The one reason why Arvind Kejriwal returned to power is because he was seen to be pro-people; no fantasy foreign holidays; no VIP entourage; always ready to meet with people; and above all not quarantined from meeting anyone by appointed middle men. Actually, these middle men alienate people from their rulers because it is they who weed out those they believe should or should not meet the CM, HM etc. A Chief Minister or Home Minister in Meghalaya does not need bouncers to keep out people. We are decent humans who will back off if we are told the CM, HM or other ministers don’t wish to meet us. Simple!

The other reason for the AAP victory is civic governance. True there is still a lot to do to clean up decades of the mess in Delhi, especially its slums but the AAP Government cannot be accused of not trying.  Someone has rightly commented that there is much criticism of AAP doling out freebies to win the 2020 election. A freebie is a gratis benefit that is paid for by taxpayers for political mileage. But when increased efficiency of operations of a government yields dividends for shareholding citizens, can those be called freebies? AAP was able to give freebies because of reduced rent-seeking hence lower administrative costs and by plugging revenue leakages for which the taxpayer paid nothing more. Hence AAP actually paid dividends to its citizen share- holders without taxing them for it.

In the area of health the AAP Government has made health services accessible to the poor through the mohallah clinics. This I believe is the best thing that has happened for the poor and slum dwellers of Delhi. Since Delhi is the national capital, the AAP Government is freed of the responsibility of road construction etc. Hence it is able to provide more social services such as a more constructive educational curriculum which is much talked about in the country. Now that Aatishi Marlena has been elected it is hoped that educational reforms will be scaled up.

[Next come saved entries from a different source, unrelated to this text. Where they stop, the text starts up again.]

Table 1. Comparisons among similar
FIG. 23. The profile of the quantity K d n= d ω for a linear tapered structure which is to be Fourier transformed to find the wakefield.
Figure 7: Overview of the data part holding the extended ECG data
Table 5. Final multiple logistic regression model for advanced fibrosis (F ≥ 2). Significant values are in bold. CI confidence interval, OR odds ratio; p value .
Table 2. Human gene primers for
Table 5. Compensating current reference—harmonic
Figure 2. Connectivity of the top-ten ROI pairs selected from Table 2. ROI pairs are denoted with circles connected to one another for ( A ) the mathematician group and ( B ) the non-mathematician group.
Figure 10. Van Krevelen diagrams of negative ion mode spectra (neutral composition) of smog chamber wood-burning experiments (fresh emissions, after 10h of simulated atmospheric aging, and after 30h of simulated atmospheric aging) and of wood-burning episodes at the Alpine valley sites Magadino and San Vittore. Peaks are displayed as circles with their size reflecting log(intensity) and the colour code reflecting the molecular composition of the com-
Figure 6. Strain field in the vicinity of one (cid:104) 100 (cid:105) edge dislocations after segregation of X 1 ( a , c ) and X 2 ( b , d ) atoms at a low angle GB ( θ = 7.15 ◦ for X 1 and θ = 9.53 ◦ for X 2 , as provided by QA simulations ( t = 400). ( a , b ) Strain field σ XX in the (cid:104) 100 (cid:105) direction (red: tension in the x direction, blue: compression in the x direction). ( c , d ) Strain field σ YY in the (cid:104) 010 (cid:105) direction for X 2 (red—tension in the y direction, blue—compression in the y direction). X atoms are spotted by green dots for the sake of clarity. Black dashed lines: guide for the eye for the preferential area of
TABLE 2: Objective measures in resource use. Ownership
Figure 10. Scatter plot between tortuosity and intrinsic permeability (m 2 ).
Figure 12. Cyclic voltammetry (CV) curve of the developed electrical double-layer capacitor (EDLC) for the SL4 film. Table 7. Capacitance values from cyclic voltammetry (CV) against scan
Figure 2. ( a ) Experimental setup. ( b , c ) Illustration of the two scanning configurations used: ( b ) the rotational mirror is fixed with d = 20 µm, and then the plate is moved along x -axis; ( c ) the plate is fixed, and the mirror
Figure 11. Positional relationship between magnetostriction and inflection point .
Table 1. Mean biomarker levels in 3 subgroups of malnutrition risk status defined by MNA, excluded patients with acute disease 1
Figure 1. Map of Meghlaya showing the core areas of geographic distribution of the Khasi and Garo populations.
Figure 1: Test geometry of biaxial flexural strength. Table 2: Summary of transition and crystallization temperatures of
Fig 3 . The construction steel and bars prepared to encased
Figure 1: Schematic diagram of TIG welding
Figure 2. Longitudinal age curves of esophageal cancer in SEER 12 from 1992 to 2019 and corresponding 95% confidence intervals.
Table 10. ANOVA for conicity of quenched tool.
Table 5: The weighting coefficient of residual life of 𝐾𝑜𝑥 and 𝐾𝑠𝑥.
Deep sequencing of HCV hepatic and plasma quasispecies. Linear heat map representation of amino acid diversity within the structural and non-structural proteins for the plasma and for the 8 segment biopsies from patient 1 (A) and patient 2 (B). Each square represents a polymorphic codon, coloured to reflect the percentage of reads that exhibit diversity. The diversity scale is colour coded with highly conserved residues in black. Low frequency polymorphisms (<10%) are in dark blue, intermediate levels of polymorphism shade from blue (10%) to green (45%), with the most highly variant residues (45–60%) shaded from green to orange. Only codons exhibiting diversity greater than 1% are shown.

The AAP MLAs are full time MLAs and concentrate on their work as legislators. That cannot be said of our MLAs here. The majority are part time MLAs and full time business persons, coal mine owners, contractors et al. The MLAs here have divided loyalties. So why do we continue to elect such men/women? The Delhi election steered clear of one thing – no money was distributed by the AAP candidates. Here money, including the MLA scheme is now used as election funding by releasing funds at the fag end of five years. Many ask why good candidates with the desire to serve don’t win elections.  The answer is that as long as people sell their votes they will never get the MLAs they deserve. Period.